REQUIREMENT A. From the discussion about LA below, list every name that its last comment says he called his accusers.

** Opening EXTRACT TO READ block **

It's just so easy to throw stones at LA. It's also so easy for people to stand back from afar and to talk about his arrogance like we're all holier than thou. The dude was the best at what he did. And he was fun to watch and root for (or root against if you were French or German). He doped like everyone else (maybe better). And he vigorously tried to defend his lifestyle and livelihood, like just about any other super competitive, super aggressive, Type A personality would likely do in that situation (but very few of us have gotten that deep in that type of a situation). It's just really easy to sit back and say the guy was a giant A--hole and that none of you would ever do any of the things he did to defend his sport's lie that was woven piece by piece over many decades. When exactly along the string of the ~20 yrs of his history in that sport was the appropriate time to stop defending himself and blow up his sport and livelihood after a string of much smaller lies and defenses by him and many many of his other colleagues in the sport? Would you have had the courage to walk away from hundreds of millions of dollars and world titles and fame to simply turn into an obscure domestique or maybe a bike mechanic or similar as you watched people not quite as good as you take the fame, glory, and money. Just to not hurt the feelings of a small handful of people along the way? Or would you have tried to crush a couple who got in your way and continue your competitive quest upward?
LA is actually a real person. He's a bit quirky and awkward in his real personality. He was often quiet, but then super animated when it was about something that he really cared about. he not a movie character villain, and he's certainly not perfect... Are you?
Okay. Off my soap box now. Go ahead and flame away...
As an athlete I admire LA and his ilk. As a person I despise the way he handled himself. It's another case where the cover up is worse than the act itself.
I've been a cyclist for decades. Never was gifted enough to even consider doping as it wouldn't have been enough to be considered elite. I get that all the TDF guys doped. LA did it better than anyone. It made for some of the best TDF racing ever. Just like baseball in the Bonds/Sosa age. If you subscribe to the moral relativism argument you can say the cheating isn't a big deal....nor is the consistent, vehement denials. What is hard to forget though is the personal attacks, calling his accusers whores, drunks, trolls, cheaters, etc. I've certainly not seen anyone stoop to that level, and in fact that's when I switched from being a LA apologist to believing he was indeed guilty.

** Closing EXTRACT TO READ block **

REQUIREMENT B. Echo the rows below, starting at the line that contains "Description: true" and ending after the line that contains "## Consolidated". Omit the pictures.

** Opening RECORDS PROVIDED block **

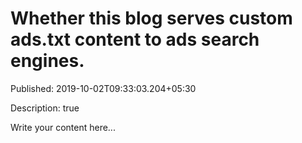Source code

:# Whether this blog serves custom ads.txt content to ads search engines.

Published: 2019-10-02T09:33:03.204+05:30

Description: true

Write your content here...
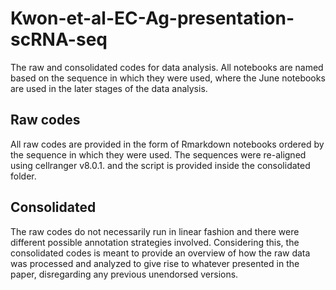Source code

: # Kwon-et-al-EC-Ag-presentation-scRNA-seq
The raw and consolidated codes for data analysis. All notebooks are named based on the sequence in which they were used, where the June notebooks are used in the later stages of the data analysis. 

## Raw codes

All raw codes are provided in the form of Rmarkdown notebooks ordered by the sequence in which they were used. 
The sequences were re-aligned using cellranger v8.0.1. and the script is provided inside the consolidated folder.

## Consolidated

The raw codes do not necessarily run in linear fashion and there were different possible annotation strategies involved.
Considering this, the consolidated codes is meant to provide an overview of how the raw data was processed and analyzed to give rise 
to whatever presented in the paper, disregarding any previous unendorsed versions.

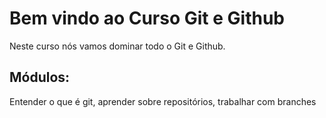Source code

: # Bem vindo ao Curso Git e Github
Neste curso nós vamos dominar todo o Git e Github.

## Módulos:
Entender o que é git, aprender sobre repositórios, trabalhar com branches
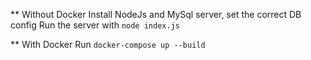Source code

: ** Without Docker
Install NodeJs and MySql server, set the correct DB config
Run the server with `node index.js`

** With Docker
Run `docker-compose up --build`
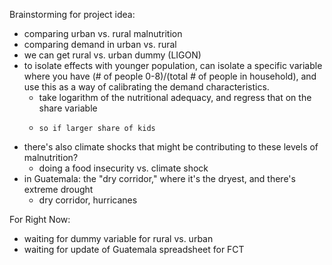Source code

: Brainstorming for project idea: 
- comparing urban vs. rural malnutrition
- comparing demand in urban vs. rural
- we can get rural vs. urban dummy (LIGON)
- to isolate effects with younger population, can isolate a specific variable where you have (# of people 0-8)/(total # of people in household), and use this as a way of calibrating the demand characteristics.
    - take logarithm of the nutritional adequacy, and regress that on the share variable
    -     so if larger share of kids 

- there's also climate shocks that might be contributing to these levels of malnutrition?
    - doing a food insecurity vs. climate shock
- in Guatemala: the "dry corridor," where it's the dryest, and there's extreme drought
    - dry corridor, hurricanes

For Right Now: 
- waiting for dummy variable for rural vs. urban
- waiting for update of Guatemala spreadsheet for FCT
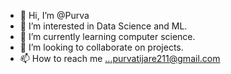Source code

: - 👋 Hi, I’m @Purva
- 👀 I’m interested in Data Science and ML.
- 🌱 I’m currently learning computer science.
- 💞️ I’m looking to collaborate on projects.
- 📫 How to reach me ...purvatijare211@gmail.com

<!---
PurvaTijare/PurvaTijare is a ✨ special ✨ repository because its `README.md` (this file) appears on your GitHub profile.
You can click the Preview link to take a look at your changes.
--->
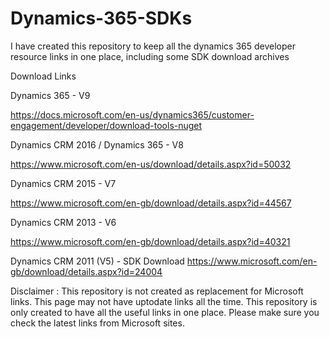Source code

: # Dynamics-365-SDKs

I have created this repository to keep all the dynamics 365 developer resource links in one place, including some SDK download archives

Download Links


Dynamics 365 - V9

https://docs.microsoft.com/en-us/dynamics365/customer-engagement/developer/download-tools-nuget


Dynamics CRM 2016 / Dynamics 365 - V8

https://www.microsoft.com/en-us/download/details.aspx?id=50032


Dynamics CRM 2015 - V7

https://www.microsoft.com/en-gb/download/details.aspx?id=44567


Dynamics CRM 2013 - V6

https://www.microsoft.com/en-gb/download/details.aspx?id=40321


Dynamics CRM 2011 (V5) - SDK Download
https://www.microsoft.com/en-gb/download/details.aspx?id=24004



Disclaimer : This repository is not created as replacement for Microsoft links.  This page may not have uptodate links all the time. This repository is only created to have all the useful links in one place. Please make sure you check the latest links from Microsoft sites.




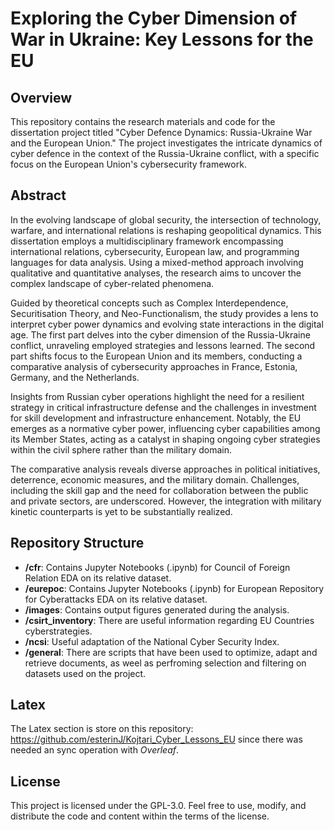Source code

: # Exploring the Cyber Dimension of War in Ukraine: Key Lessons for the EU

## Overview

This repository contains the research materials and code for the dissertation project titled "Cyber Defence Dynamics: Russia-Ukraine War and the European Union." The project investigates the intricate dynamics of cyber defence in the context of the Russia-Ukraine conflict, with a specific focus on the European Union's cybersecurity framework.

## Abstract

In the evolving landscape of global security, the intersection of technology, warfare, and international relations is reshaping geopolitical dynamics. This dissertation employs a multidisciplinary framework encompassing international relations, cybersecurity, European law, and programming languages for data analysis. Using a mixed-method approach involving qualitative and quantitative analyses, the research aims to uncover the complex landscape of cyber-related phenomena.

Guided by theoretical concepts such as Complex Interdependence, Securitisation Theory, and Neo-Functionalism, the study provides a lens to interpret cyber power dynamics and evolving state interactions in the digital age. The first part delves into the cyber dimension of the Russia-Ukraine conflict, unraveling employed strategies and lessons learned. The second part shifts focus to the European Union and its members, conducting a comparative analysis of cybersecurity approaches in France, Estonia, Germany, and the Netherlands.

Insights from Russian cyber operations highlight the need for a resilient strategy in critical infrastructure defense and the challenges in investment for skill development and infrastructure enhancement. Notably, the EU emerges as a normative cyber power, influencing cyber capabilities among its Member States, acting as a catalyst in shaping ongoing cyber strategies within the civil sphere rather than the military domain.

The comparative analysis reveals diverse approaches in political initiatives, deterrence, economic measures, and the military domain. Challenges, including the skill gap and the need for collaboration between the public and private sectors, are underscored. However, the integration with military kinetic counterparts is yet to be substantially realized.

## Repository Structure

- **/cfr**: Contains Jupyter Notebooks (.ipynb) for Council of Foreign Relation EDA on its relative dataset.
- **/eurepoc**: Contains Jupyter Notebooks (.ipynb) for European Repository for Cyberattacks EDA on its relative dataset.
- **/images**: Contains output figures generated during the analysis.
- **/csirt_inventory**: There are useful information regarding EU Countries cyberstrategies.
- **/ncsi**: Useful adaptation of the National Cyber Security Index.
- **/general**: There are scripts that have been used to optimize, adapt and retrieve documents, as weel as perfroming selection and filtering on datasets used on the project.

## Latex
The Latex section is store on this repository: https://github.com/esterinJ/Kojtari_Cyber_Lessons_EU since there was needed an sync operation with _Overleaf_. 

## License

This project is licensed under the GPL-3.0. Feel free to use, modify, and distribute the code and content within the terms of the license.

** Closing RECORDS PROVIDED block **
** Opening RECORDS PROVIDED block **

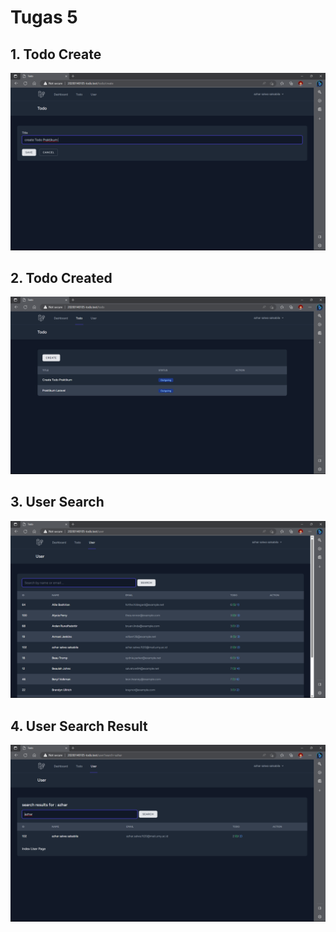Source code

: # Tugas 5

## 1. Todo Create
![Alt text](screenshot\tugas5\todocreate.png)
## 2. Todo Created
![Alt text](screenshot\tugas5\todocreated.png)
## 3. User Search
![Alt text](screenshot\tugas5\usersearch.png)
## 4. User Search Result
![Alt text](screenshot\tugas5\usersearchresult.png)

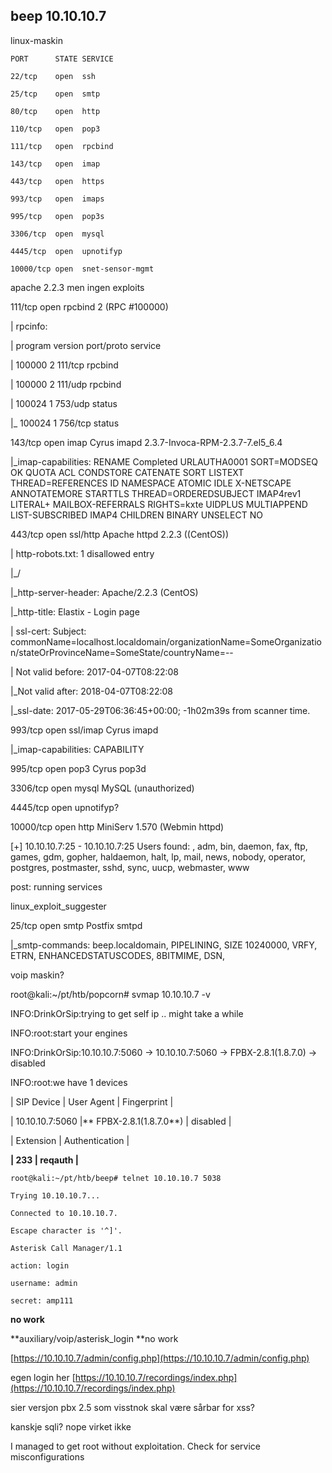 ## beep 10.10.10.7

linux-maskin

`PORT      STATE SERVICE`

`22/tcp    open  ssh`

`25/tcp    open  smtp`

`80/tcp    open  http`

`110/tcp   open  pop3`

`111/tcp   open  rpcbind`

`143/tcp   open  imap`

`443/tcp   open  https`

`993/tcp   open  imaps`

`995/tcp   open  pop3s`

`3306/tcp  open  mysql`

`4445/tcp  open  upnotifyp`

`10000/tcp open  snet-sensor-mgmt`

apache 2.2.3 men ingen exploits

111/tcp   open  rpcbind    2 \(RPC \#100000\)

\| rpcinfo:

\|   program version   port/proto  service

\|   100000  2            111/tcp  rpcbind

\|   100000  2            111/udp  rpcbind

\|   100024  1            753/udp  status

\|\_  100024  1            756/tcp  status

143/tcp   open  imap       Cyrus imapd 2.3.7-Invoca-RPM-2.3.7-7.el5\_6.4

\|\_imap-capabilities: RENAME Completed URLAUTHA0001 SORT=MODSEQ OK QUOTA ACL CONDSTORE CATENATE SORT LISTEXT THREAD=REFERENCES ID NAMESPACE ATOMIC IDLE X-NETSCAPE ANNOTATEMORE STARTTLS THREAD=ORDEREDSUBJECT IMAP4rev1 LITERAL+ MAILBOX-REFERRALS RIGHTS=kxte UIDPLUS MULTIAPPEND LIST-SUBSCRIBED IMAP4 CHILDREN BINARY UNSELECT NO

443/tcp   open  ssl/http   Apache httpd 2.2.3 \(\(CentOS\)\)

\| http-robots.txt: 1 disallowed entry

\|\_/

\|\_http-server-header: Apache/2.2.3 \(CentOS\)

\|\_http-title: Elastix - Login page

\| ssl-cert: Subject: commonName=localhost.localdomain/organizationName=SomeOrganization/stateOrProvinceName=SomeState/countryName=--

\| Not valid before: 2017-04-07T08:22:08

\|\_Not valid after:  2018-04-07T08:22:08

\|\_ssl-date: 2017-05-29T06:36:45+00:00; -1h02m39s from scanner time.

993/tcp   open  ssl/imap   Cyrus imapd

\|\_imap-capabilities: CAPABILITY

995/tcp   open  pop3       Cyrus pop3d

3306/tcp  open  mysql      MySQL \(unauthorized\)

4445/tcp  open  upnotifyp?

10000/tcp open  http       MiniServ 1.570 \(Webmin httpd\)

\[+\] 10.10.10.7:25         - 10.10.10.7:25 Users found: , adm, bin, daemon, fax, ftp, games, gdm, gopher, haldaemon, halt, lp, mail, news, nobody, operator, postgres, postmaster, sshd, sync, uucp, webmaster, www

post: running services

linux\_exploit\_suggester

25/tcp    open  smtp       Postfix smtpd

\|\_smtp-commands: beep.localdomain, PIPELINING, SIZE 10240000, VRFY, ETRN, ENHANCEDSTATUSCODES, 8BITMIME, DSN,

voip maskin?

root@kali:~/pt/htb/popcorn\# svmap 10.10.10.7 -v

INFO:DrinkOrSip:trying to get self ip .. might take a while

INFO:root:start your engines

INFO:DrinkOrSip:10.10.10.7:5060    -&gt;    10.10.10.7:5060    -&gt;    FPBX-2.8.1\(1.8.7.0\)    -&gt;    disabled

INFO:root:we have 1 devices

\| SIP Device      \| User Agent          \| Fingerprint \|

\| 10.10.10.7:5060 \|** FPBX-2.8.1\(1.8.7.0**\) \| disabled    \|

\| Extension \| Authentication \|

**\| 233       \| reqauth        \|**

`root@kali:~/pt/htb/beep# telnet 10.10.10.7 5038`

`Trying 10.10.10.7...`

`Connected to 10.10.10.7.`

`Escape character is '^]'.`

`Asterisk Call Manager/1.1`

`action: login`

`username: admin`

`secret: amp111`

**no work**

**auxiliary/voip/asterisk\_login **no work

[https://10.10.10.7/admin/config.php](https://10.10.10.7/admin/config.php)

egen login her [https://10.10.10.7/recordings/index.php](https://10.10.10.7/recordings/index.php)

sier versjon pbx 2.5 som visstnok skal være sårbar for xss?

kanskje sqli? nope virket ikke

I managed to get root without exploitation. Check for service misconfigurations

** Closing RECORDS PROVIDED block **

ANSWER A. whores, drunks, trolls, cheaters

ANSWER B.
Description: true

Write your content here...
Source code

: # Kwon-et-al-EC-Ag-presentation-scRNA-seq
The raw and consolidated codes for data analysis. All notebooks are named based on the sequence in which they were used, where the June notebooks are used in the later stages of the data analysis. 

## Raw codes

All raw codes are provided in the form of Rmarkdown notebooks ordered by the sequence in which they were used. 
The sequences were re-aligned using cellranger v8.0.1. and the script is provided inside the consolidated folder.

## Consolidated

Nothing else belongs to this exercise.